Le haut prélat africain a aussi évoqué la famille, souhaitant que le voyage de Benoît XVI permette « une mise en évidence encore plus précise des raisons pour lesquelles la famille est la ligne prophétique la plus importante de la connaissance de Dieu, de la pastorale et de la mission, non seulement de l'Eglise en Afrique mais aussi de l'Eglise universelle ».

« Nous attendons (que le pape) nous motive (...) à mieux assumer nos responsabilités dans le domaine des graves questions qui lacèrent l'Afrique », a poursuivi le cardinal africain en évoquant parmi d'autres « l'incapacité de l'Afrique de se structurer comme un espace habitable pour ses enfants, (...) la corruption, la pauvreté et la misère, le mauvais gouvernement, la pandémie du Sida... ».

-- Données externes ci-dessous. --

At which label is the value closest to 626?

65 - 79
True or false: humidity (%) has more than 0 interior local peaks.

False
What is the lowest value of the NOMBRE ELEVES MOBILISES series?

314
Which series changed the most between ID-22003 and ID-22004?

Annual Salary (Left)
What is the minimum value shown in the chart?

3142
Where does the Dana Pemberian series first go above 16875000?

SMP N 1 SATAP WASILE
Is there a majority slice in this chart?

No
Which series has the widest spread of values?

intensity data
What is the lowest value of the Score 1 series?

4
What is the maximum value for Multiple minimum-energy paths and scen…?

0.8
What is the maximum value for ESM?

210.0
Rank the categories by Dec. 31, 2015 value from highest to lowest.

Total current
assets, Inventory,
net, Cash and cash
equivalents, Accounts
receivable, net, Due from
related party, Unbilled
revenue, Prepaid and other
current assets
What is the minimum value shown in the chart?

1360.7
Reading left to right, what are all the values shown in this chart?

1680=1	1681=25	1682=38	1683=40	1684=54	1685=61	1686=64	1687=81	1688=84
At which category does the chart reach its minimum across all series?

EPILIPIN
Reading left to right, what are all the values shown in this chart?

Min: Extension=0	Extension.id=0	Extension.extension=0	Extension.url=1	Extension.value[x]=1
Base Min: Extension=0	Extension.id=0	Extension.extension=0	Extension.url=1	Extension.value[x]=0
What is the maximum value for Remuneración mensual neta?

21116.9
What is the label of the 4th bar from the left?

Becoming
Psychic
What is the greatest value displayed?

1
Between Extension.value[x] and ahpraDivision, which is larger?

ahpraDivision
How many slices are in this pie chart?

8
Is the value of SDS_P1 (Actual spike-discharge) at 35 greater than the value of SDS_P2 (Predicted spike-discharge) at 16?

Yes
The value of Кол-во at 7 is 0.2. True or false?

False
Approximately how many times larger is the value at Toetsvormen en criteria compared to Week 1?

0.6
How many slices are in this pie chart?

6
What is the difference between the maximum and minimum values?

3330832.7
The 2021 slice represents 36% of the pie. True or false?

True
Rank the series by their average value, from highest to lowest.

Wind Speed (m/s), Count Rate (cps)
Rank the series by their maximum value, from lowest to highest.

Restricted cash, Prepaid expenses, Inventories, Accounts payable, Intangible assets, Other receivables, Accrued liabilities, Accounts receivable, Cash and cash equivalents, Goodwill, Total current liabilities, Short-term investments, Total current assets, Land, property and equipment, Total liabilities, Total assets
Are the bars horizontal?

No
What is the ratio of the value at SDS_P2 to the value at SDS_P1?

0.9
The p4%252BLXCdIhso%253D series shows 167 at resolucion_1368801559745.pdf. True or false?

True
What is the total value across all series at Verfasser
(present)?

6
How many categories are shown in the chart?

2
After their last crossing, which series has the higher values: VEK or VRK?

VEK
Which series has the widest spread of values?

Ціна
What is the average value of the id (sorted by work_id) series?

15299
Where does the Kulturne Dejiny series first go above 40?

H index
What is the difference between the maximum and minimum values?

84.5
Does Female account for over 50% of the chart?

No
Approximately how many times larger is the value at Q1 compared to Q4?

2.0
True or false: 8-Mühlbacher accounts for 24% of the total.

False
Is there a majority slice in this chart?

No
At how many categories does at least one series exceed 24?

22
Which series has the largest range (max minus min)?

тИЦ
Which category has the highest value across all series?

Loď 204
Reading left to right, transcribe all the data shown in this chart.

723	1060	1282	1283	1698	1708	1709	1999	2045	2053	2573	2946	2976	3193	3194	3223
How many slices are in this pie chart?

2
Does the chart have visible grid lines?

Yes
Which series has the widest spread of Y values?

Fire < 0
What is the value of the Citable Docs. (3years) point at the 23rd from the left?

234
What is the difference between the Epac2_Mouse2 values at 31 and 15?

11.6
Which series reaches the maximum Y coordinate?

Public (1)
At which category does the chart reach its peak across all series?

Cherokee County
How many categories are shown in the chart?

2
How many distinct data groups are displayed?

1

Pour le cardinal Sarr, « si l'Eglise en Afrique représente l'immense espérance de l'Eglise universelle, cette Eglise découvre en Benoît XVI une opportunité exceptionnelle afin que cette espérance ne déçoive pas ». « On attend donc du pape des éclairages pour articuler toujours mieux sa vision, sa mission et ses objectifs stratégiques ».

« Nous espérons enfin que notre Eglise régionale vive toujours dans une disponibilité pleine et totale à l'Esprit Saint qui a caractérisé nos pères fondateurs, afin que nos communautés contribuent à une authentique renaissance africaine qui nous fera sortir de nos esclavages antiques et modernes », a conclu le cardinal Sarr.